| Text extracted from each page |
[Start of Attachment]

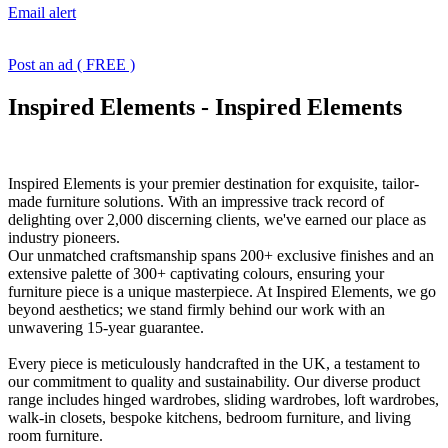
Email alert
Post an ad ( FREE )
Inspired Elements
-
Inspired Elements
Inspired Elements is your premier destination for exquisite, tailor-
made furniture solutions. With an impressive track record of
delighting over 2,000 discerning clients, we've earned our place as
industry pioneers.
Our unmatched craftsmanship spans 200+ exclusive finishes and an
extensive palette of 300+ captivating colours, ensuring your
furniture piece is a unique masterpiece. At Inspired Elements, we go
beyond aesthetics; we stand firmly behind our work with an
unwavering 15-year guarantee.
Every piece is meticulously handcrafted in the UK, a testament to
our commitment to quality and sustainability. Our diverse product
range includes hinged wardrobes, sliding wardrobes, loft wardrobes,
walk-in closets, bespoke kitchens, bedroom furniture, and living
room furniture.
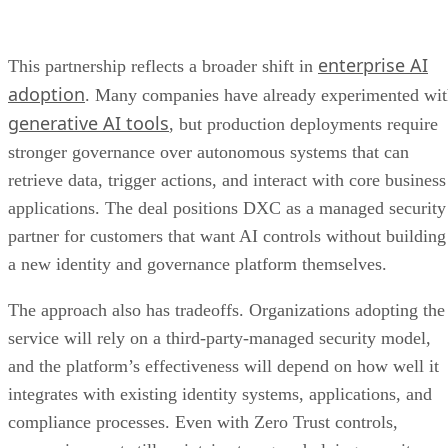
enterprise AI
This partnership reflects a broader shift in
adoption
. Many companies have already experimented wi
generative AI tools
, but production deployments require
stronger governance over autonomous systems that can
retrieve data, trigger actions, and interact with core business
applications. The deal positions DXC as a managed security
partner for customers that want AI controls without building
a new identity and governance platform themselves.
The approach also has tradeoffs. Organizations adopting the
service will rely on a third-party-managed security model,
and the platform’s effectiveness will depend on how well it
integrates with existing identity systems, applications, and
compliance processes. Even with Zero Trust controls,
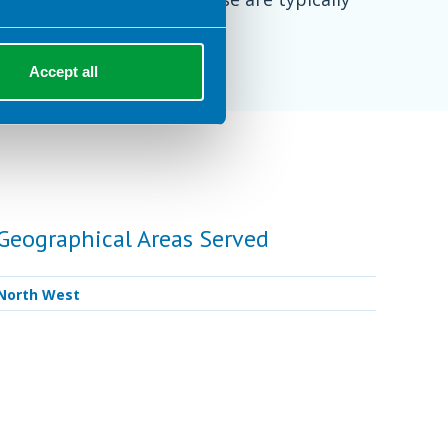
inutes per session.
Accept all
Geographical Areas Served
North West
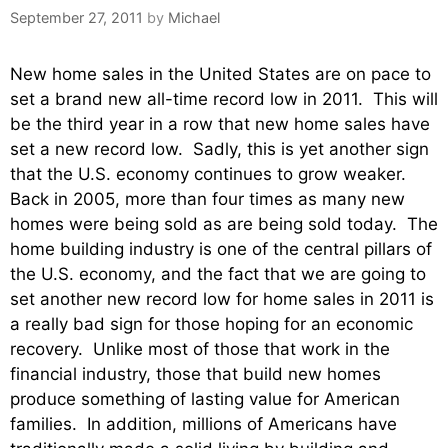
September 27, 2011
by
Michael
New home sales in the United States are on pace to
set a brand new all-time record low in 2011. This will
be the third year in a row that new home sales have
set a new record low. Sadly, this is yet another sign
that the U.S. economy continues to grow weaker.
Back in 2005, more than four times as many new
homes were being sold as are being sold today. The
home building industry is one of the central pillars of
the U.S. economy, and the fact that we are going to
set another new record low for home sales in 2011 is
a really bad sign for those hoping for an economic
recovery. Unlike most of those that work in the
financial industry, those that build new homes
produce something of lasting value for American
families. In addition, millions of Americans have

[End of Attachment]

| TASK INSTRUCTIONS |
Reproduce the text of every entry above, line for line and unchanged. Leave out the pictures.

| REPLY |
Email alert
Post an ad ( FREE )
Inspired Elements
-
Inspired Elements
Inspired Elements is your premier destination for exquisite, tailor-
made furniture solutions. With an impressive track record of
delighting over 2,000 discerning clients, we've earned our place as
industry pioneers.
Our unmatched craftsmanship spans 200+ exclusive finishes and an
extensive palette of 300+ captivating colours, ensuring your
furniture piece is a unique masterpiece. At Inspired Elements, we go
beyond aesthetics; we stand firmly behind our work with an
unwavering 15-year guarantee.
Every piece is meticulously handcrafted in the UK, a testament to
our commitment to quality and sustainability. Our diverse product
range includes hinged wardrobes, sliding wardrobes, loft wardrobes,
walk-in closets, bespoke kitchens, bedroom furniture, and living
room furniture.
enterprise AI
This partnership reflects a broader shift in
adoption
. Many companies have already experimented wi
generative AI tools
, but production deployments require
stronger governance over autonomous systems that can
retrieve data, trigger actions, and interact with core business
applications. The deal positions DXC as a managed security
partner for customers that want AI controls without building
a new identity and governance platform themselves.
The approach also has tradeoffs. Organizations adopting the
service will rely on a third-party-managed security model,
and the platform’s effectiveness will depend on how well it
integrates with existing identity systems, applications, and
compliance processes. Even with Zero Trust controls,
inutes per session.
Accept all
Geographical Areas Served
North West
September 27, 2011
by
Michael
New home sales in the United States are on pace to
set a brand new all-time record low in 2011. This will
be the third year in a row that new home sales have
set a new record low. Sadly, this is yet another sign
that the U.S. economy continues to grow weaker.
Back in 2005, more than four times as many new
homes were being sold as are being sold today. The
home building industry is one of the central pillars of
the U.S. economy, and the fact that we are going to
set another new record low for home sales in 2011 is
a really bad sign for those hoping for an economic
recovery. Unlike most of those that work in the
financial industry, those that build new homes
produce something of lasting value for American
families. In addition, millions of Americans have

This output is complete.